Start of DATA FOR ANALYSIS

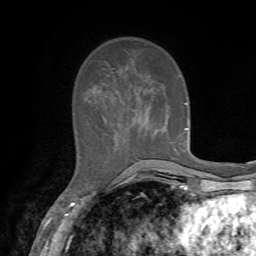
Breast MRI, one axial slice; position 20 of 72 along the scan axis; cropped to one breast; dynamic contrast-enhanced series, time point 2 of 7 at this slice position (early post-contrast); 1.5 T; TE 4.2 ms, TR 8.7 ms; 256 × 256 image matrix, field of view 180 × 180 mm. Female patient.
Structures marked on this image (semi-automatic segmentation, software-assisted and operator-edited):
- enhancing-tissue mask used for the functional tumour volume (all voxels passing the contrast-enhancement thresholds inside the analysis volume; usually the tumour): bounding box (x1, y1, x2, y2) in pixels: (185, 103, 188, 129)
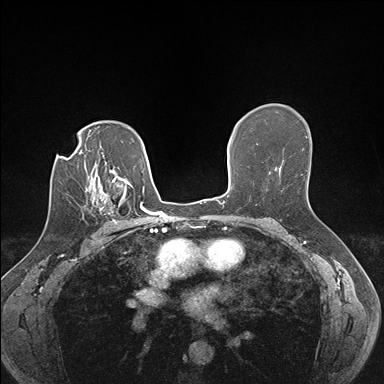
Breast MRI (dynamic contrast-enhanced), one axial slice; slice 109 of 176 in the series (ordered by position); dynamic contrast-enhanced series, time point 2 of 7 at this slice position (early post-contrast); 1.5 T; TE 1.5 ms, TR 4.1 ms; 1.1 mm slice thickness; 384 × 384 image matrix. Female patient.
Structures marked on this image (semi-automatic segmentation, software-assisted and operator-edited):
- enhancing-tissue mask used for the functional tumour volume (all voxels passing the contrast-enhancement thresholds inside the analysis volume; usually the tumour): bounding box (x1, y1, x2, y2) in pixels: (99, 187, 129, 225)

End of DATA FOR ANALYSIS

DESCRIPTION OF THE TASK:
Take the line containing "103, 188, 129)" and every line after it through the end of the data, and write them out exactly, with no pictures.

ANSWER SECTION:
- enhancing-tissue mask used for the functional tumour volume (all voxels passing the contrast-enhancement thresholds inside the analysis volume; usually the tumour): bounding box (x1, y1, x2, y2) in pixels: (185, 103, 188, 129)
Breast MRI (dynamic contrast-enhanced), one axial slice; slice 109 of 176 in the series (ordered by position); dynamic contrast-enhanced series, time point 2 of 7 at this slice position (early post-contrast); 1.5 T; TE 1.5 ms, TR 4.1 ms; 1.1 mm slice thickness; 384 × 384 image matrix. Female patient.
Structures marked on this image (semi-automatic segmentation, software-assisted and operator-edited):
- enhancing-tissue mask used for the functional tumour volume (all voxels passing the contrast-enhancement thresholds inside the analysis volume; usually the tumour): bounding box (x1, y1, x2, y2) in pixels: (99, 187, 129, 225)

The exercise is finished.